Disclosure Requirements

Please report vulnerabilities directly to the Cantina platform. Include:

  • A clear description of the vulnerability and its impact.
  • Steps to reproduce the issue (proof of concept preferred).
  • Conditions under which the issue occurs.
  • Potential implications if exploited.

Reports should be made as soon as possible, ideally within 24 hours of discovery.

Eligibility

To be eligible for a reward, you must:

  • Be the first to report a previously unknown, non-public vulnerability within scope.
  • Provide sufficient information to reproduce and fix the issue.
  • Not have exploited the vulnerability in a malicious manner.
  • Not have disclosed the vulnerability to third parties prior to receiving permission.
  • Comply with all program rules and applicable laws.

You must also be of legal age in your jurisdiction and not reside in a country under sanctions or restrictions, as required by applicable laws.

Security researchers who wish to participate must adhere to the rules of engagement set forth in this program and cannot be:

  • Official contributors, both past or present.
  • Employees and/or individuals closely associated with the project.
  • Compensated team members of Ondo Global (Panama) Inc. or any of its affiliates.
  • Third-party vendors, suppliers, and service providers to Ondo Global (Panama) Inc. or any of its affiliates, and team members of those third parties.
  • Businesses or organizations that are not Ondo Global (Panama) Inc. affiliates but hold or have held assets considered critical infrastructure covered under the bug bounty program; third-party vendors, suppliers, and service providers to those businesses or organizations; and team members of those businesses, organizations, or third parties.
  • Security auditors that directly or indirectly participated in the review of the impacted code.

KYC: Ondo Global (Panama) Inc. will request KYC information in order to pay for successful bug submissions. The following information will be required: full name, date of birth, proof of address (either a redacted bank statement with address or a recent utility bill), and a copy of a passport or other government-issued ID.

Other Terms

By submitting a report, you grant Ondo Global (Panama) Inc. the rights necessary to investigate, mitigate, and disclose the vulnerability. Reward decisions, eligibility, and actual reward amounts are determined by Ondo Global (Panama) Inc. in its sole discretion, based on factors including report quality, completeness, severity, exploitability, and practical impact.

The terms, conditions, and scope of this program may be revised at any time. Participants are responsible for reviewing the latest version before submitting a report.
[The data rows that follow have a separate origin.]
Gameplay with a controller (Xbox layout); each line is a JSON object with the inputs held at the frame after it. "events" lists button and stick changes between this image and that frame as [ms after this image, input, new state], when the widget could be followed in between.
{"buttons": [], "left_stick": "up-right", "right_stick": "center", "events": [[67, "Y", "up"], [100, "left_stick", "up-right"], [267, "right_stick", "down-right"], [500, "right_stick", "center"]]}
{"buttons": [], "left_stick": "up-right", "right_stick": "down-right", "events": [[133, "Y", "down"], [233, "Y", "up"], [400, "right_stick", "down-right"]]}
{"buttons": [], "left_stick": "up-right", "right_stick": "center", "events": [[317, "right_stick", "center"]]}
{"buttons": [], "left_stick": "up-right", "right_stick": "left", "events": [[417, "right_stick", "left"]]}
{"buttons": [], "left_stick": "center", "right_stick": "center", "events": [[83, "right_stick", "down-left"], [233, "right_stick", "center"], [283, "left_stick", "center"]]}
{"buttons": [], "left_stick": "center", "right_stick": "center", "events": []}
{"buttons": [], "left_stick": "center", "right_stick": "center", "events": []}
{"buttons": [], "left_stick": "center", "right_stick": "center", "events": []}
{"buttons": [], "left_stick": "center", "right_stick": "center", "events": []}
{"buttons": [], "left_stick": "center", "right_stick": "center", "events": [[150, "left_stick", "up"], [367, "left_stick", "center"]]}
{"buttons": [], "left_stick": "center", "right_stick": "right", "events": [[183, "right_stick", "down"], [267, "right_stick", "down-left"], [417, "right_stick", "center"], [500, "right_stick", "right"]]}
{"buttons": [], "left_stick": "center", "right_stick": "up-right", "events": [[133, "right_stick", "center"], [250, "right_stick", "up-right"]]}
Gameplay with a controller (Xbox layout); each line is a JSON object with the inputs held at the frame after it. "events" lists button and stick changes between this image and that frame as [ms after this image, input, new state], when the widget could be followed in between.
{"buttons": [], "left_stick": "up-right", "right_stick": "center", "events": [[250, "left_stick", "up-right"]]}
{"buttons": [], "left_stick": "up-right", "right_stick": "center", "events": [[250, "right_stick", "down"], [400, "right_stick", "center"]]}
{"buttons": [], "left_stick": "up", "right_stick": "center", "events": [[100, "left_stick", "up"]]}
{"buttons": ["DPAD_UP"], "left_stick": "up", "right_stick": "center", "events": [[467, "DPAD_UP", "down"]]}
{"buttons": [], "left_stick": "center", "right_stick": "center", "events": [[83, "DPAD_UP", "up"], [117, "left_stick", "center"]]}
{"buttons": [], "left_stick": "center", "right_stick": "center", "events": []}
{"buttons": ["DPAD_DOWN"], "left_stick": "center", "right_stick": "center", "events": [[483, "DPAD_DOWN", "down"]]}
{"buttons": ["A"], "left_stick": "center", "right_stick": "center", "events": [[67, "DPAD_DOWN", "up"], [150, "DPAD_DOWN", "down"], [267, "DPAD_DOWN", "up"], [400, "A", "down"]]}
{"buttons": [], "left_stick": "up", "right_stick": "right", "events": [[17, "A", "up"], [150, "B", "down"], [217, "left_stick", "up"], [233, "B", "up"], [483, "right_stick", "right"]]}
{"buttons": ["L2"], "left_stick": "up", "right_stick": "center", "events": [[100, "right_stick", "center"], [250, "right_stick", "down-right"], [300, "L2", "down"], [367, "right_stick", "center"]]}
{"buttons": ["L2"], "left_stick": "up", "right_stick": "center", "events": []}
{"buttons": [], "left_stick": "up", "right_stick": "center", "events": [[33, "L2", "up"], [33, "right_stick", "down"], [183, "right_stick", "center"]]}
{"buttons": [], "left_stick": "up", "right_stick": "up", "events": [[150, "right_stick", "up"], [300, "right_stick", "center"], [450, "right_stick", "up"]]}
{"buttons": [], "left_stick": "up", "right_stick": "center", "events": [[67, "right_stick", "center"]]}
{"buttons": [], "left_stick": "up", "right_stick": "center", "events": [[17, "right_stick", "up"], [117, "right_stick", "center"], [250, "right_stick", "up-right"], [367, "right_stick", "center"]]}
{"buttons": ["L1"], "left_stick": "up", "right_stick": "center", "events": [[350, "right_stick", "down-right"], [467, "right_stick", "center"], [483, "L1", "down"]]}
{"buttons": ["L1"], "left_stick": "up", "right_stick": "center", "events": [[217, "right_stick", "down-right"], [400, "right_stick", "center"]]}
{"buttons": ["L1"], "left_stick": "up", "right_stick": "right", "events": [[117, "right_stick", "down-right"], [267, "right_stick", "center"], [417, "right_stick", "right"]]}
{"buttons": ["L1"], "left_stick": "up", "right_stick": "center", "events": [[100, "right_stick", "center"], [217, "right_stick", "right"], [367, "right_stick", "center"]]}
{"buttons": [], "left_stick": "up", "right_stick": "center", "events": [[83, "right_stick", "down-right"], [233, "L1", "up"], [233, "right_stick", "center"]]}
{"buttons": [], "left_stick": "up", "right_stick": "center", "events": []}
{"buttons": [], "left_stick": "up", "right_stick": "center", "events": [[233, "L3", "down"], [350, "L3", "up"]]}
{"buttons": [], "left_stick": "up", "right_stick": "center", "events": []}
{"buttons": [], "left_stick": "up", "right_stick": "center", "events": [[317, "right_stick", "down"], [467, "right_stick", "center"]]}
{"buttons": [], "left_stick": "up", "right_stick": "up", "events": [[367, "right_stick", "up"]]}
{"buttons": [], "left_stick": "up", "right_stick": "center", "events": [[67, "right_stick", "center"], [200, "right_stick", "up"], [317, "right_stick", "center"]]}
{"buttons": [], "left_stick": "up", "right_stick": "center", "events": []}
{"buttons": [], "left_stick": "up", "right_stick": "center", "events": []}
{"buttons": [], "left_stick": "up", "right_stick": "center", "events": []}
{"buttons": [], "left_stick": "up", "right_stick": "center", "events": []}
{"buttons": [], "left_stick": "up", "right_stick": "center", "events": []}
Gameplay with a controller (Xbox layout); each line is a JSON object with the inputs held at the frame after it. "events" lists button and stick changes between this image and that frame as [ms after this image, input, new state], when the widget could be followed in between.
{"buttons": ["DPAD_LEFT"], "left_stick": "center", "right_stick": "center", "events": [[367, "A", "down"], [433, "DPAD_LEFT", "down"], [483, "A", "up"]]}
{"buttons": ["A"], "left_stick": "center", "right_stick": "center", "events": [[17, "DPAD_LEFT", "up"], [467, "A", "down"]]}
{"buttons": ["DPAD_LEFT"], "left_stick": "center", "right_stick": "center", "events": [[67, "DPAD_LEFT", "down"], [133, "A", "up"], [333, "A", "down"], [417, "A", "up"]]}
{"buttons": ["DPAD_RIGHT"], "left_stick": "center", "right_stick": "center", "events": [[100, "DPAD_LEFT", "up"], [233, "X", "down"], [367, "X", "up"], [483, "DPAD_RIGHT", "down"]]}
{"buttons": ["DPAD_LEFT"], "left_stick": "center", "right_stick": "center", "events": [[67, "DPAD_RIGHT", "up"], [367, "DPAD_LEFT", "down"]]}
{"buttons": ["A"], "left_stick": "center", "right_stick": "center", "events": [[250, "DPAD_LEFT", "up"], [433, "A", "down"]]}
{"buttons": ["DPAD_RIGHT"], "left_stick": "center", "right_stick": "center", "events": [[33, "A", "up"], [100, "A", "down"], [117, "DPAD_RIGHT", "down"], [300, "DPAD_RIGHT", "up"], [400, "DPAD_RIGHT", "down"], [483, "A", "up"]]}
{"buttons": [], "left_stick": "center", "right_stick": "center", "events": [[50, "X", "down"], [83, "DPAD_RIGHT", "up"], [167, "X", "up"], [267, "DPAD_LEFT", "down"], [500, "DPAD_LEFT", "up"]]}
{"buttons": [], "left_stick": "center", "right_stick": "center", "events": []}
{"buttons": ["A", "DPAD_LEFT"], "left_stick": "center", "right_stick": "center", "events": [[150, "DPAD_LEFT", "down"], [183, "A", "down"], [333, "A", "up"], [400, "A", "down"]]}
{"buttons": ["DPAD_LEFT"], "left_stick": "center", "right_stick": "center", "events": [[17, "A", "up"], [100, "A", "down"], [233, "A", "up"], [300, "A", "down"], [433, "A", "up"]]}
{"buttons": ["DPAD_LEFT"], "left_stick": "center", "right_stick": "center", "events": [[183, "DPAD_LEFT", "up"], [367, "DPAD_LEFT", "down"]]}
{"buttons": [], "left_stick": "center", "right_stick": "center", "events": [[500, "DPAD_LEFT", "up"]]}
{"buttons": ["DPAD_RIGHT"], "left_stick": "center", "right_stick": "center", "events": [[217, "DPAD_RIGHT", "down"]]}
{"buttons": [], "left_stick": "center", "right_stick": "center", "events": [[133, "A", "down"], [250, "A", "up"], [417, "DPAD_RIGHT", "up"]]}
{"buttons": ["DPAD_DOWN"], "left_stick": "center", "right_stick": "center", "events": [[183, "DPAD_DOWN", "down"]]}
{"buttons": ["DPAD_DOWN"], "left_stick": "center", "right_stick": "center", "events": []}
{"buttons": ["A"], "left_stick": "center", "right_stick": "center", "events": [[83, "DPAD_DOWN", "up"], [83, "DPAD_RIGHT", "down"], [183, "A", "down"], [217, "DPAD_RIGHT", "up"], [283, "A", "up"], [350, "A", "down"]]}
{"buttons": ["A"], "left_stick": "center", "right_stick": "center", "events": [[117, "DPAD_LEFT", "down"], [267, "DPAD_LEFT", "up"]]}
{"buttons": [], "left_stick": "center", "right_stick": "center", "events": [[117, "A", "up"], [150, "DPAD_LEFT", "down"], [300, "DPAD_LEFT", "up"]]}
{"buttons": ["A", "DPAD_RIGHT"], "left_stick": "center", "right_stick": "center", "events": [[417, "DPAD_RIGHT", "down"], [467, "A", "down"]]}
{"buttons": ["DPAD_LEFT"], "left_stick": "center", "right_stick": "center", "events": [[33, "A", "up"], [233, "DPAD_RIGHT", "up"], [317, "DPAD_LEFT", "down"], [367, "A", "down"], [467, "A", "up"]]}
Once a finding is deemed valid and the payout amount is confirmed, Cantina will coordinate any required KYC or compliance process with the researcher. Subject to successful completion of any required KYC or compliance checks, Cantina will invoice Ondo Global (Panama) Inc and, following receipt of payment, process the payout to the researcher.

Payout Guidance

For vulnerabilities involving potential loss or theft of funds, Ondo Global (Panama) Inc. generally uses 10% of reasonably estimated funds at risk, capped at the maximum payout for the applicable severity category, as a reference point when determining bounty amounts.

Final payouts remain at Ondo Global (Panama) Inc.'s sole discretion. Funds at risk can be difficult to assess and may depend on exploitability, attacker assumptions, mitigations, protocol limits, available liquidity, duration of exposure, and other practical constraints. Accordingly, the 10% figure is guidance only and does not guarantee any specific payout.